Saturday, April 4, 2009

Glatiramer acetate( copolymer-1) application fails to qualify the section 3(d) of the Indian Patent Act

Application at issue- “A co-polymer fraction-1”, application number 93/DEL/2003, assigned to Yeda Research/ Teva.
Opponent Natco submitted that the copolymer-1 with the exact amino acid composition & mole ratio (alanine/glutamic acid/lysine /tyrosine as 6:2:5:1) as claimed in the present invention is already described and published in 1971 vide European Journal. Immunol, 1971,1;242-248.The same product has been patented as US 3849550 (Nov 19,1974) with the title “Therapeutic copolymer “ having the same composition mentioned above.
The only contribution in the current invention apparently is the manipulation of the molecular weight of the copolymer-1. In 93/DEL/2003 application applicants had demonstrated that low molw weight polymer (7.3 & 8.4 kDa) were less toxic as compared to prior art high molecular weight (22kDa) polymers.
Natco cited a reference clinical trial data reported in “New England Journal of Medicine” of 1987 which reported that copolymer-1 with molecular weight between 14 kDa to 23kDa was found to be non-toxic during short term and long term administration in mice, rabbit and dogs. Teva in their reply stated that the New England Journal of Medicine 1987, did not provide any satisfactory or sound argument with respect to the serious discrepancy pointed out and that they only tried to conclude that the data referring to 60% death of mice showed that the material would have toxicity in humans although it may not cause death. Controller however was not persuaded with this argument of Teva’s.
Natco also relied upon a second document EP-383620 which discloses that the product of molecular weight in the range of 5-50 kDa synthesized by polymerizing alanine, glutamic acid, lysine and tyrosine or tryptophan . This prior art teaches that copolymer-1 comprises random amino acid sequences mixture, which is non-uniform with respect to amino acid and having average molecular weight 23 kDa. Natco argued that combining the teaching of these two citations a person skilled in the art would obviously be motivated to further reduce the molecular weight of the copolymer-1 to reduce further toxicity. The prior art mentioned that the best results have been found for copolymer of 23 kDa or lower range preferably 14 to 23 kDa. Therefore it would be obvious for a person skilled in the art to further decrease the molecular weight copolymer-1, than known in the art with reduced toxicity.

Controller stated the following

“Copolymer-1 of the prior art as well as of the present invention is a potential therapeutic agent for multiple sclerosis & known for long. The applicant in the present invention has modified/ isolated the prior art copolymer-1 by known method like chromatography, acid/enzymatic hydrolysis etc. to obtain a lower average molecular weight copolymer-1 species particularly in the range of 2-20 kDa with no more than 5% species having molecular weight above 40 kDa.
The selection of lower average molecular weight copolymer-1 was motivated from three prior arts cited by Natco” emphasis added

Controller also stated that Applicant’s experimental report is not reliable, further experimental evidence should have been forwarded at least during prosecution, particularly on the face of it being contradictory to the report of annexure 7 as well as the inferences shown in Annexure 3 and prior art EP/0383620 specification of copolymer-1.

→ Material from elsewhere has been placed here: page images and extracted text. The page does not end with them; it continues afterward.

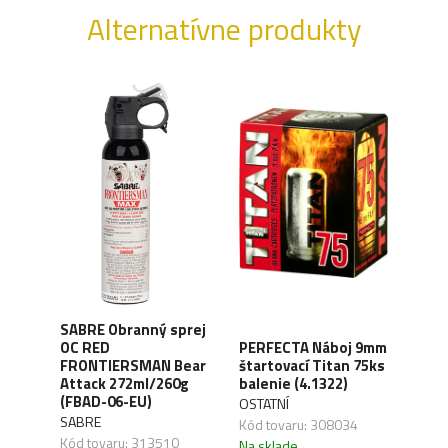
Alternatívne produkty
SABRE Obranný sprej
OC RED
PERFECTA Náboj 9mm
CO2 
FRONTIERSMAN Bear
štartovací Titan 75ks
Silv
ck
Attack 272ml/260g
balenie (4.1322)
(4.1
(FBAD-06-EU)
OSTATNÍ
UMA
SABRE
,04
Kód tovaru: 308034
Kód 
Kód tovaru: 313510
Na sklade
Na s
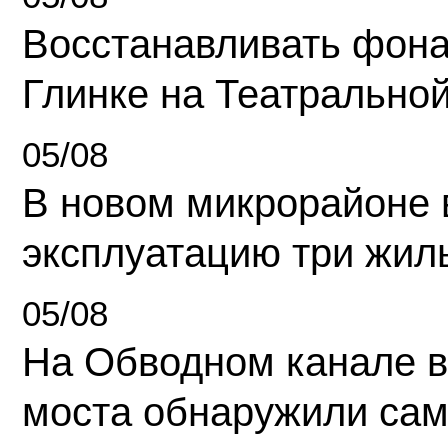
Восстанавливать фона
Глинке на Театрально
05/08
В новом микрорайоне 
эксплуатацию три жил
05/08
На Обводном канале в
моста обнаружили сам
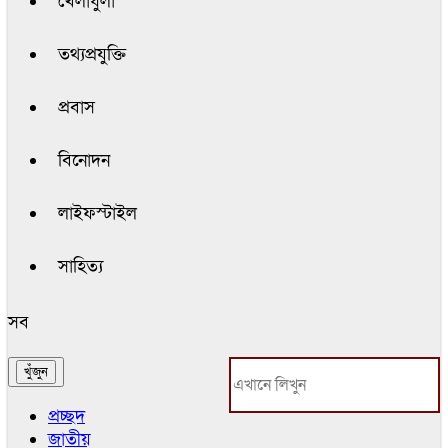
খেলাধুলা
তথ্যপ্রযুক্তি
প্রবাস
বিনোদন
লাইফস্টাইল
সাহিত্য
সব
প্রচ্ছদ
জাতীয়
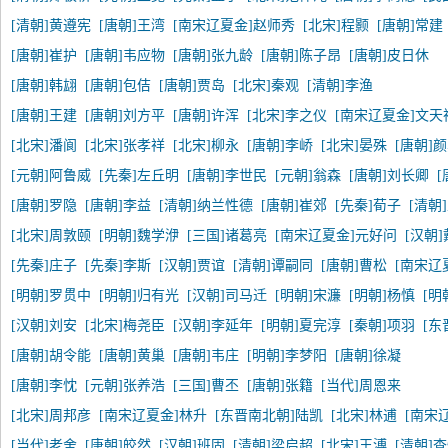
[清朝]黄遵宪
[唐朝]王湾
[南宋辽夏金]赵师秀
[北宋]程颢
[唐朝]常建
[唐朝]崔护
[唐朝]韦应物
[唐朝]张九龄
[唐朝]陈子昂
[唐朝]皮日休
[唐朝]韩翃
[唐朝]包佶
[唐朝]贾岛
[北宋]秦观
[清朝]李渔
[唐朝]王建
[唐朝]刘方平
[唐朝]许浑
[北宋]李之仪
[南宋辽夏金]文天
[北宋]潘阆
[北宋]张孝祥
[北宋]柳永
[唐朝]李峤
[北宋]晏殊
[唐朝]
[元朝]阿鲁威
[先秦]左丘明
[唐朝]李世民
[元朝]翁森
[唐朝]刘长卿
[
[唐朝]罗隐
[唐朝]李益
[清朝]纳兰性德
[唐朝]崔郊
[先秦]荀子
[清朝
[北宋]周敦颐
[明朝]魏学洢
[三国]诸葛亮
[南宋辽夏金]元好问
[汉朝
[先秦]庄子
[先秦]李斯
[汉朝]贾谊
[清朝]谭嗣同
[唐朝]曹松
[南宋辽
[明朝]罗贯中
[明朝]归有光
[汉朝]司马迁
[明朝]宋濂
[明朝]杨慎
[明
[汉朝]刘安
[北宋]梅尧臣
[汉朝]李延年
[明朝]夏完淳
[秦朝]项羽
[东
[唐朝]胡令能
[唐朝]黄巢
[唐朝]韦庄
[明朝]李梦阳
[唐朝]徐凝
[唐朝]李忱
[元朝]张养浩
[三国]曹丕
[唐朝]张籍
[当代]周恩来
[北宋]周邦彦
[南宋辽夏金]林升
[东晋南北朝]陆凯
[北宋]林逋
[南宋
[当代]老舍
[唐朝]皎然
[汉朝]班固
[清朝]梁启超
[北宋]王溥
[清朝]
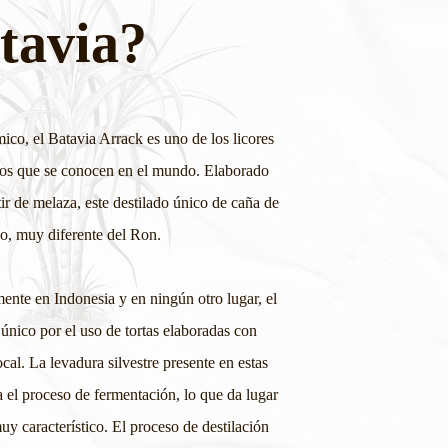
tavia?
mico, el Batavia Arrack es uno de los licores
uos que se conocen en el mundo. Elaborado
ir de melaza, este destilado único de caña de
go, muy diferente del Ron.
ente en Indonesia y en ningún otro lugar, el
único por el uso de tortas elaboradas con
cal. La levadura silvestre presente en estas
 el proceso de fermentación, lo que da lugar
uy característico. El proceso de destilación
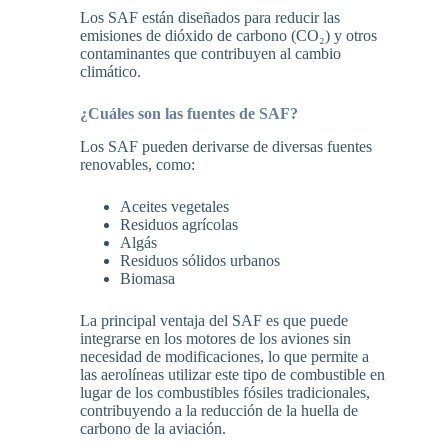
Los SAF están diseñados para reducir las
emisiones de dióxido de carbono (CO₂) y otros
contaminantes que contribuyen al cambio
climático.
¿Cuáles son las fuentes de SAF?
Los SAF pueden derivarse de diversas fuentes
renovables, como:
Aceites vegetales
Residuos agrícolas
Algás
Residuos sólidos urbanos
Biomasa
La principal ventaja del SAF es que puede
integrarse en los motores de los aviones sin
necesidad de modificaciones, lo que permite a
las aerolíneas utilizar este tipo de combustible en
lugar de los combustibles fósiles tradicionales,
contribuyendo a la reducción de la huella de
carbono de la aviación.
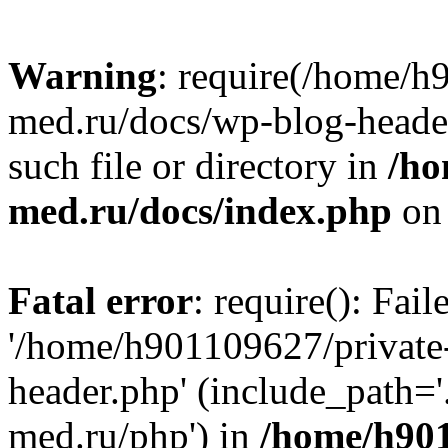
Warning
: require(/home/h
med.ru/docs/wp-blog-header
such file or directory in
/ho
med.ru/docs/index.php
on 
Fatal error
: require(): Fai
'/home/h901109627/private
header.php' (include_path=
med.ru/php') in
/home/h901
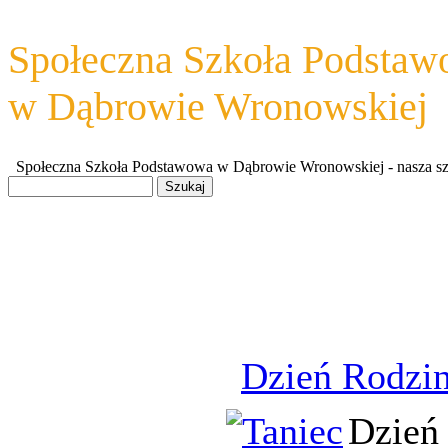
Społeczna Szkoła Podsta
w Dąbrowie Wronowskiej
Społeczna Szkoła Podstawowa w Dąbrowie Wronowskiej - nasza szkoł
Dzień Rodzi
Dzień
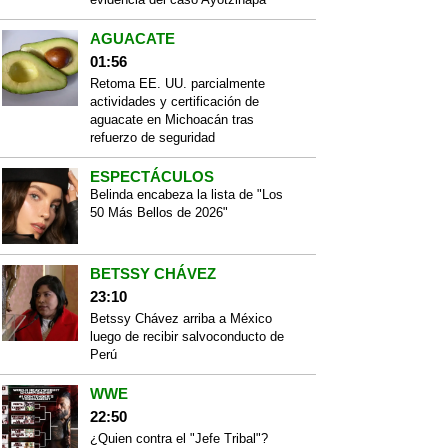
AGUACATE
01:56
Retoma EE. UU. parcialmente
actividades y certificación de
aguacate en Michoacán tras
refuerzo de seguridad
ESPECTÁCULOS
Belinda encabeza la lista de "Los
50 Más Bellos de 2026"
BETSSY CHÁVEZ
23:10
Betssy Chávez arriba a México
luego de recibir salvoconducto de
Perú
WWE
22:50
¿Quien contra el "Jefe Tribal"?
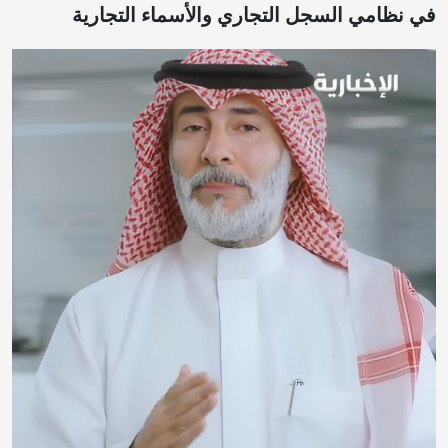
في نظامي السجل التجاري والأسماء التجارية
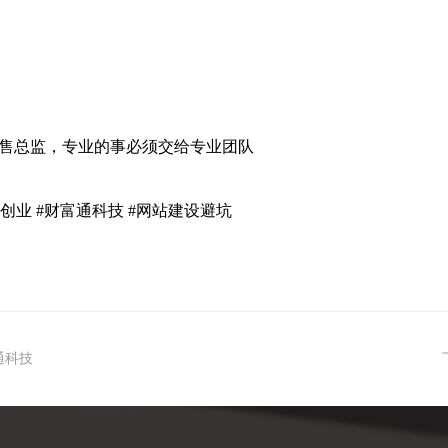
售总监，专业的事必须交给专业团队
滨创业
#
财富通科技
#
网站建设避坑
通科技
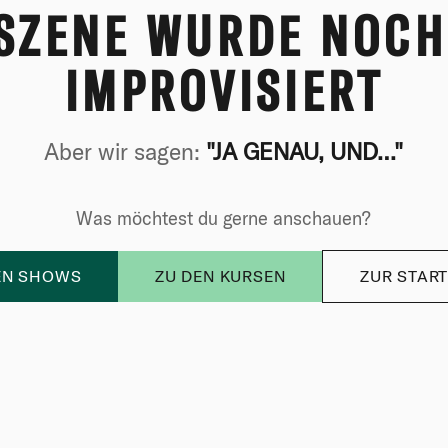
 SZENE WURDE NOCH
IMPROVISIERT
Aber wir sagen:
"JA GENAU, UND…"
Was möchtest du gerne anschauen?
EN SHOWS
ZU DEN KURSEN
ZUR START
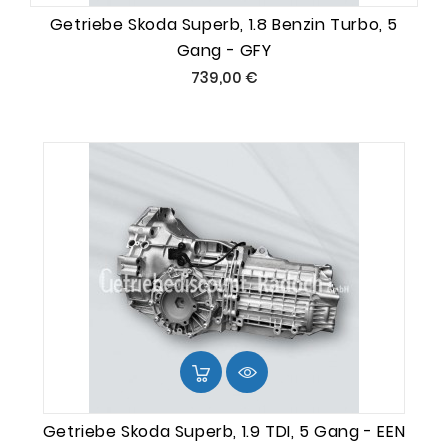
Getriebe Skoda Superb, 1.8 Benzin Turbo, 5
Gang - GFY
Preis
739,00 €
Getriebe Skoda Superb, 1.9 TDI, 5 Gang - EEN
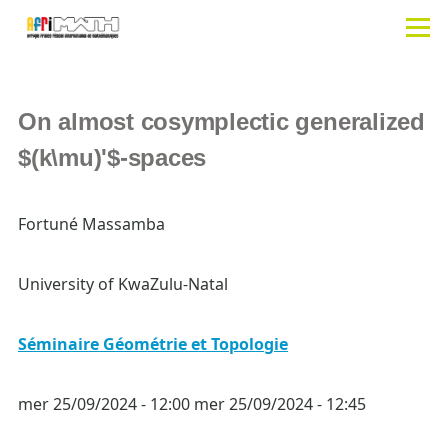
Aller au contenu principal
Men
On almost cosymplectic generalized
$(k\mu)'$-spaces
Fortuné Massamba
University of KwaZulu-Natal
Séminaire Géométrie et Topologie
mer 25/09/2024 - 12:00
mer 25/09/2024 - 12:45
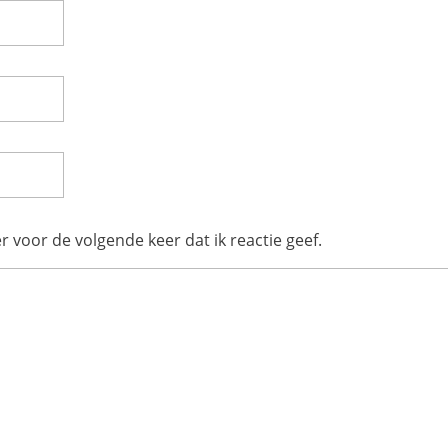
r voor de volgende keer dat ik reactie geef.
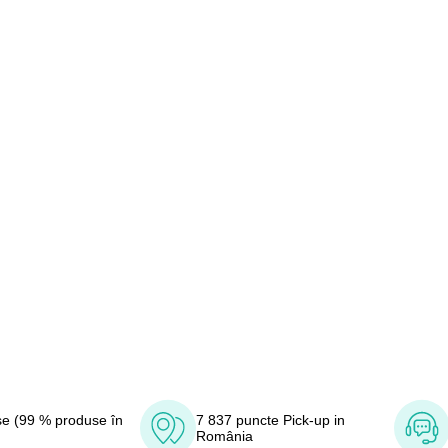
e (99 % produse în
7 837 puncte Pick-up in
România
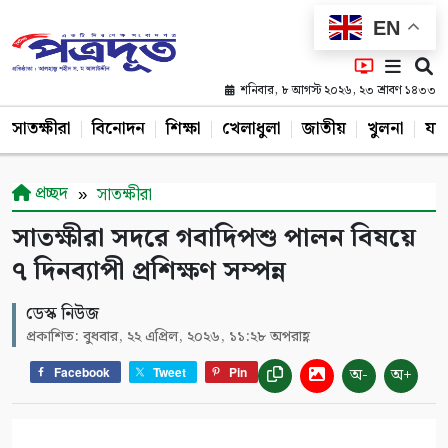
EN
শনিবার, ৮ আগস্ট ২০২৬, ২৩ শ্রাবণ ১৪৩৩
সাতক্ষীরা
বিনোদন
শিক্ষা
খেলাধুলা
জাতীয়
খুলনা
যশ
প্রচ্ছদ
সাতক্ষীরা
সাতক্ষীরা সদরে গবাদিপশু পালন বিষয়ে
৭ দিনব্যাপী প্রশিক্ষণ সম্পন্ন
ডেস্ক নিউজ
প্রকাশিত: বুধবার, ২২ এপ্রিল, ২০২৬, ১১:২৮ অপরাহ্ণ
অ-
অ+
Facebook
Tweet
Pin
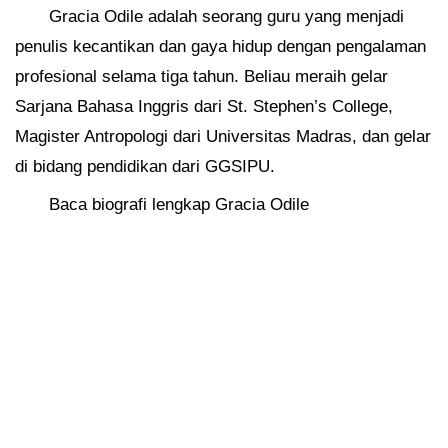
Gracia Odile adalah seorang guru yang menjadi
penulis kecantikan dan gaya hidup dengan pengalaman
profesional selama tiga tahun. Beliau meraih gelar
Sarjana Bahasa Inggris dari St. Stephen’s College,
Magister Antropologi dari Universitas Madras, dan gelar
di bidang pendidikan dari GGSIPU.
Baca biografi lengkap Gracia Odile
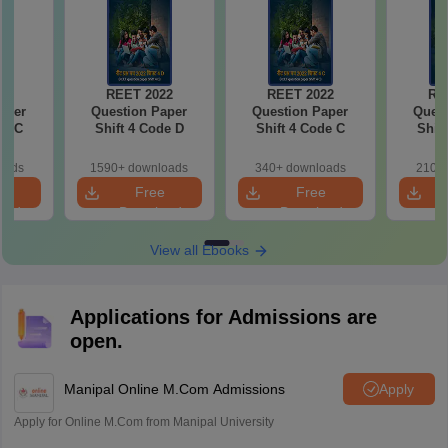
22
REET 2022
REET 2022
RE
aper
Question Paper
Question Paper
Quest
de C
Shift 4 Code D
Shift 4 Code C
Shif
oads
1590+ downloads
340+ downloads
210+ 
e
Free
Free
oad
Download
Download
View all Ebooks
Applications for Admissions are
open.
Manipal Online M.Com Admissions
Apply
Apply for Online M.Com from Manipal University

Finally it was concluded that the present invention is definitely a selection from the prior art, & is a subject of section 3(d) being a product, made up of component species. Every selection will lack in inventiveness if it is not accompanied by surprising efficacious effect. The specification of the present invention does not provide any such effect. The toxicity analysis appears to be inadequate and applicant ought to have forwarded more evidences of its experiments. Therefore under section 3(d) of the Indian Patent Act which takes cognizance of such modification under this section , is not satisfied or in other word the requirement of this section not fulfilled. The application fails to qualify the section 3(d) of the Indian Patent Act and is obvious and does not contain an inventive step.